Tora Thurston: The History of a Norwegian Pioneer
Synopsis
“Tora Thurston’s odyssey had its origin in the autumn of 1838, in the long, narrow valley called Numedal. Here in the heart of Norway’s rugged southeastern mountains, the nineteen-year-old youth listened with rapt attention to the talk of a land across the sea, where freedom and opportunity was to be had for the taking. ‘America’ seemed to be on everyone’s lips that fall, men and women, young and old, farmers, loggers, laborers, craftsmen, and even clergymen.”So begins the story of the young man then known as Thore Torstensen Aarvelta. Leaving his family behind, he booked passage on the Emilie, bound for New York Harbor, one of the first immigrant ships to sail from Norway to America. This was the vanguard of what was to become a massive Scandinavian migration in the decades to come. Not long after his arrival in the Norwegian colony at Fox River, Illinois, Tora converted to a new American religion, Mormonism, and then fled west with the pioneers after the murders of its leaders, Joseph and Hyrum Smith. This book was a culmination of ten years of research and writing. It is over 400 pages of fascinating history, not only of Tora, but of his three wives (a Yankee, a Dane and a Swede) and his nineteen children. It is bound in navy buckram, filled with photos and other illustrations, and contains custom-drawn color maps, indices and pedigree charts taking Tora’s lineage back to the 1600s and beyond. The book has met with critical acclaim, winning the Dallas Genealogical Society’s first prize for biography.
Buy the Book
Over 1,000 copies of Tora Thurston: The History of a Norwegian Pioneer have been sold; it is now a collector’s item. As of this date (12/16/2019) there are five used copies available on Amazon selling for prices ranging from $199.52 to $250.00 each. However, I have a few new books remaining, which I am selling at discounted price of $38.00 (plus $5.00 to cover shipping costs). You can send me the payment via Venmo (Morris-Thurston) or PayPal (PayPal.me/MThurston), or you can send a check to me at the address on the Contact page. Be sure to include your mailing address and I will send the book to you.Author's Notes
Tora Thurston was my first book, and like most first things, it holds a special place in my heart. I had heard about my Norwegian great-great-grandfather before I was called to serve a Mormon mission to Norway in 1962, but I knew no more about him than any of my other pioneer ancestors. In fact, all I knew was contained in a four-page biographical sketch written by one of Tora's granddaughters after his death. How grateful I was for that information, sketchy as it was.
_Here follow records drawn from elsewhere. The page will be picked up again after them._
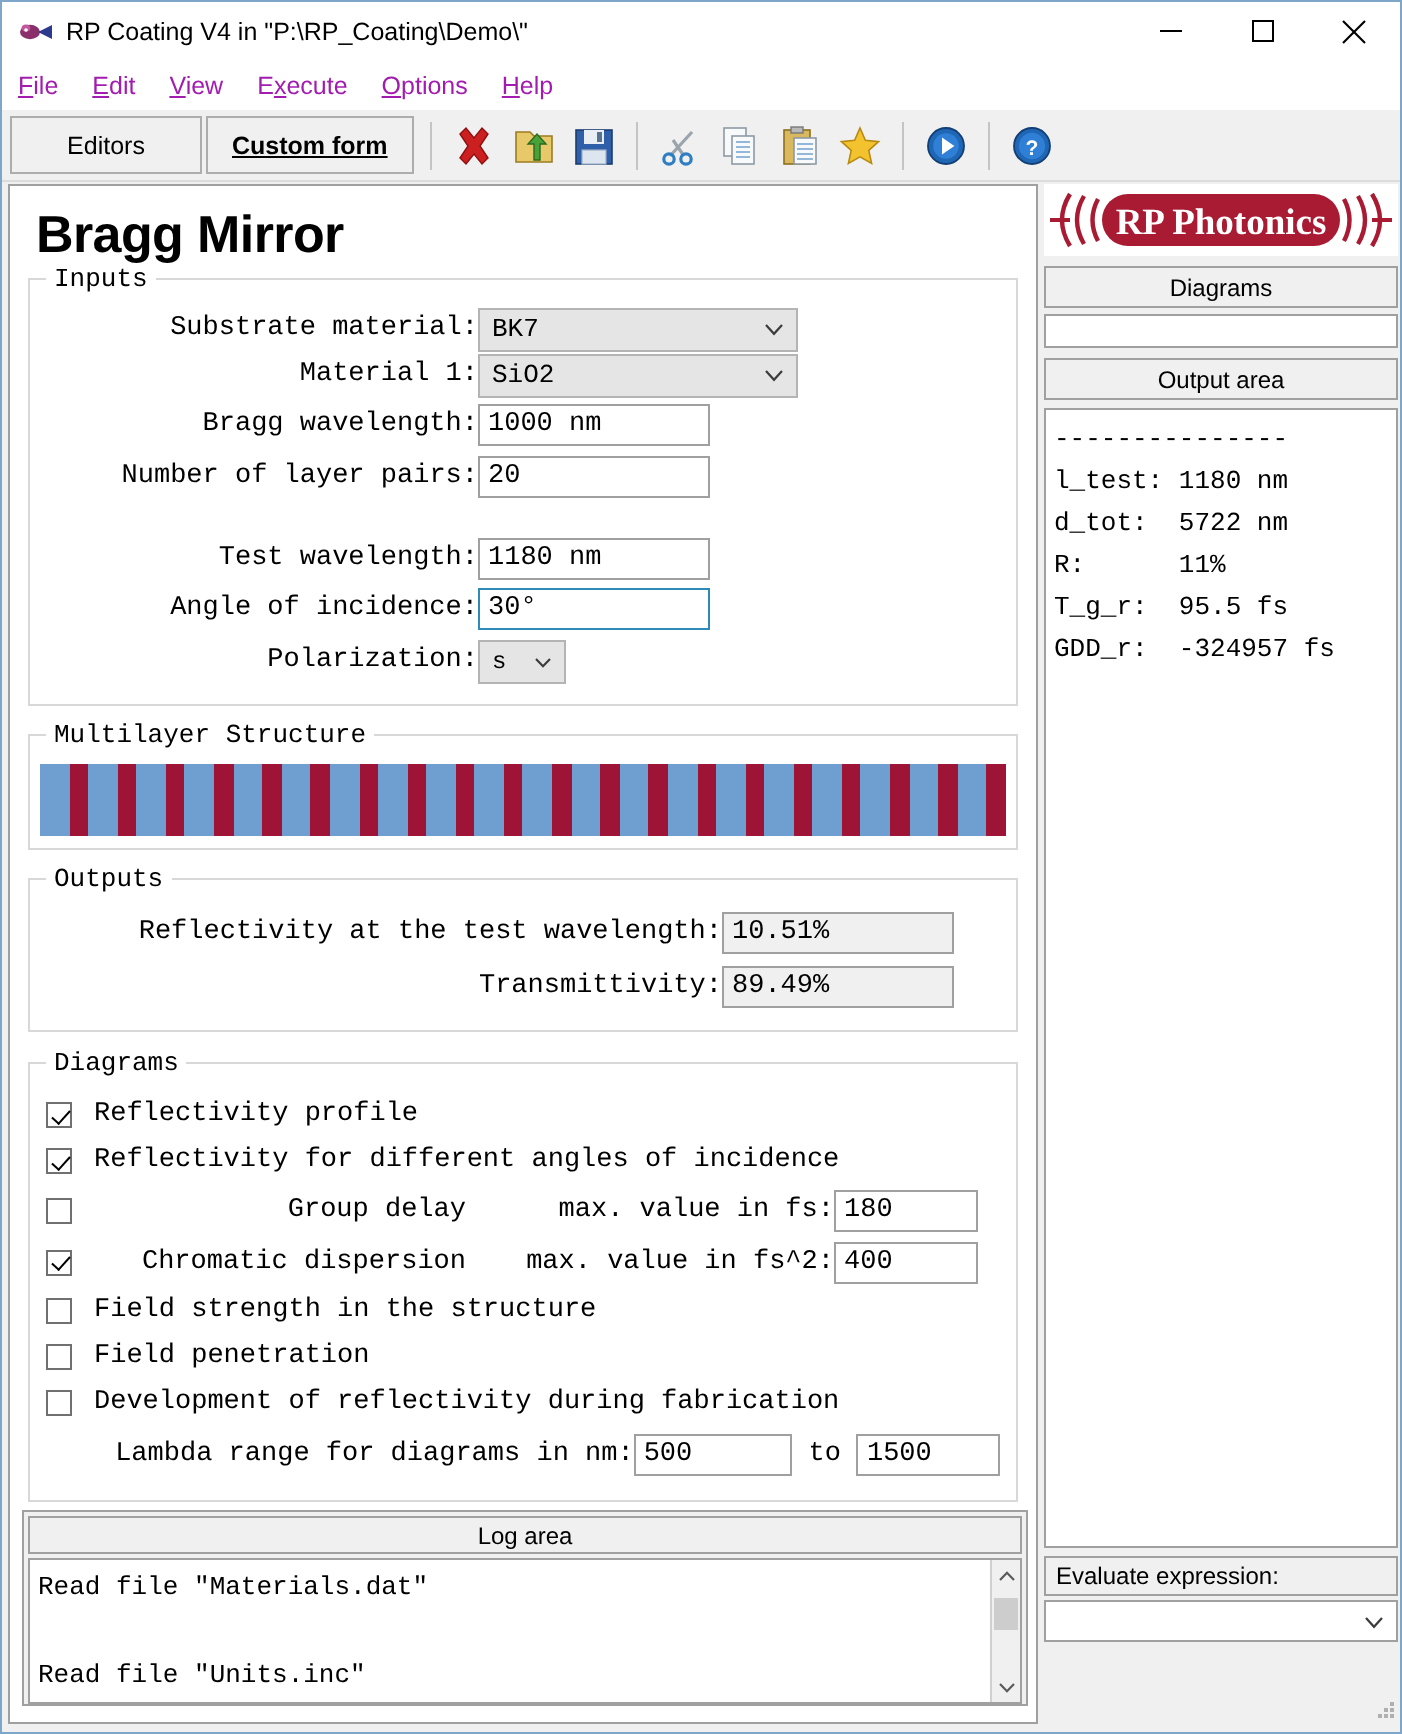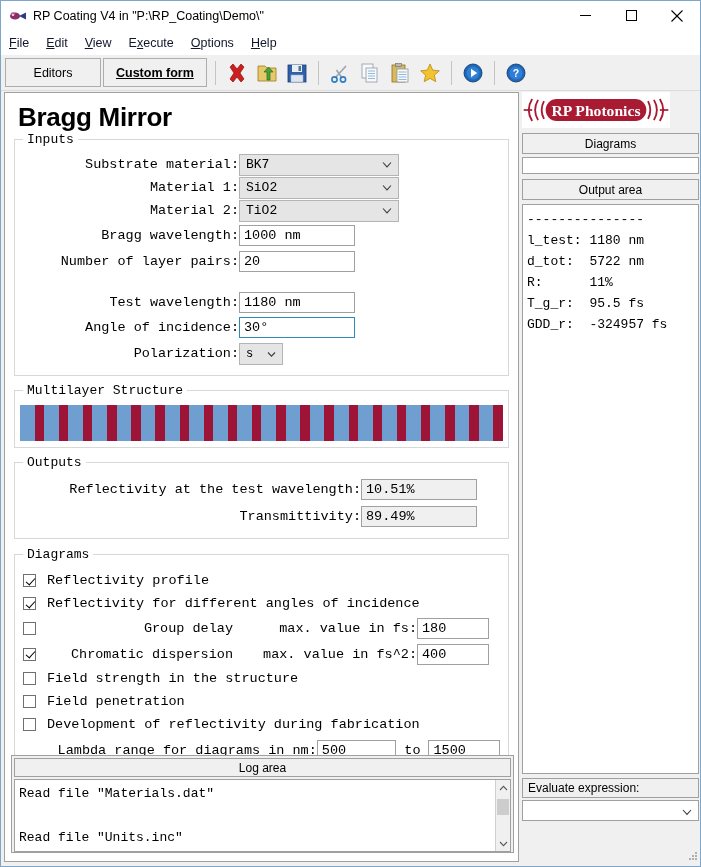--- a/index.html
+++ b/index.html
@@ -32,21 +32,21 @@
   }
   .win-btn svg { display: block; }
 
   
   .menubar {
     height: 24px; background: #ffffff;
     display: flex; align-items: center;
     padding-left: 8px; gap: 17px;
     border-bottom: 1px solid #ffffff;
   }
-  .menu-item { font-size: 12.5px; color: #0f172a; cursor: default; }
+  .menu-item { font-size: 12.5px; color: #a21caf; cursor: default; }
   .menu-item u { text-decoration: underline; }
 
   
   .toolbar {
     height: 36px; background: #f0f0f0;
     display: flex; align-items: center;
     padding: 0 4px; gap: 0;
     border-bottom: 1px solid #dcdcdc;
   }
   .tb-tab {
@@ -175,21 +175,21 @@
   }
   .vs-thumb { width: 12px; height: 16px; background: #cdcdcd; margin-top: 4px; }
   .vs-spacer { flex: 1; }
 
   
   .right-col {
     position: absolute; left: 521px; top: 0;
     width: 177px; height: 770px;
   }
   .logo-box {
-    width: 148px; height: 36px; background: #ffffff;
+    width: 177px; height: 36px; background: #ffffff;
     display: flex; align-items: center; justify-content: center;
     overflow: hidden;
   }
   .side-btn {
     height: 21px; background: #f0f0f0; border: 1px solid #a0a0a0;
     display: flex; align-items: center; justify-content: center;
     font-size: 12px; color: #000; margin-top: 5px;
   }
   .side-blank { height: 17px; background: #ffffff; border: 1px solid #a0a0a0; margin-top: 3px; }
   .out-area {
@@ -365,31 +365,20 @@
           <div class="combo" style="width:160px;">
             <span>SiO2</span>
             <span class="chev">
               <svg width="10" height="7" viewBox="0 0 10 7">
                   <path d="M1 1 L5 5.4 L9 1" fill="none" stroke="#3c3c3c" stroke-width="1.1"></path>
                 </svg>
             </span>
           </div>
         </div>
 
-        <div class="row">
-          <span class="lbl" style="width:216px;">Material 2:</span>
-          <div class="combo" style="width:160px;">
-            <span>TiO2</span>
-            <span class="chev">
-              <svg width="10" height="7" viewBox="0 0 10 7">
-                  <path d="M1 1 L5 5.4 L9 1" fill="none" stroke="#3c3c3c" stroke-width="1.1"></path>
-                </svg>
-            </span>
-          </div>
-        </div>
 
         <div class="row" style="height:26px;">
           <span class="lbl" style="width:216px;">Bragg wavelength:</span>
           <div class="txt" style="width:116px;">1000 nm</div>
         </div>
 
         <div class="row" style="height:26px;">
           <span class="lbl" style="width:216px;">Number of layer pairs:</span>
           <div class="txt" style="width:116px;">20</div>
         </div>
Tora, and most of his ancestors for generations before him, came from a long, narrow valley in central Norway called "Numedal," with a deep fresh-water fjord and mountains rising to abrupt and beautiful heights. There were no LDS Church members in all of Norway when he immigrated to America and there were still no members in Numedal when I was there.
I always wanted to visit the valley because I could see from looking at a detailed map that most of the farms on which these ancestors lived in the 1800s were still there in the mid-1900s. A few months before I was to return to America, a fortuitous event occurred. I was asked to serve as a "Traveling Elder," meaning my companion and I had access to one of the four Norwegian mission cars so we could travel to assignments in towns where other missionaries were stationed in order to boost their spirits and get a sense of how they were doing. One day we were in Larvik, a town about 80 miles south of Oslo. We needed to drive back to Oslo, and I could see, by consulting my map, that if we were to travel about 40 miles out of our way we could visit Numedal. This would be a technical violation of mission rules (side trips were discouraged), but I decided to go for it.
We arose earlier than usual that morning and I was able to make the detour and drive the entire length of Numedal and back again. It was a cold winter day; snow was on the ground. I did the best I could to locate my family farms as I drove past. It was exhilarating and I vowed someday to learn more about Tora Thurston and why he would leave such a beautiful place and all of his family at such a young age.
I returned to America, finished college, married, graduated from law school, began working as a lawyer at a high-pressure law firm. Our children arrived and I was busy keeping up with family, church and work obligations. I knew I would eventually return to Tora's story, however, and in the 1980s I did. I spent nights and weekends and vacations researching and writing. I would schedule business trips so that I could visit libraries that might have material relevant to my story. Dawn and I returned to Norway and spent more time pinpointing the places where Tora and his ancestors had lived. As I learned more I found that some of the information in my four-page sketch was wrong---not surprising considering how it came about. I also learned some astonishing information about Tora's life in pioneer Utah that I could never have guessed. During these years I also tried to learn as much as possible about Tora's children, grandchildren and great-grandchildren. I eventually tracked down about 85% of Tora's descendants and found that they numbered more than seven thousand. In the days before the Internet, this was a prodigious undertaking involving many hundreds of letters.
So this is why this book will always have a special place in my heart. It was hard work but, compared to my legal cases, it was fun work. I was a novice historian, but I think my research and conclusions have held up well. I hope you are as excited about the stories I uncovered as I was.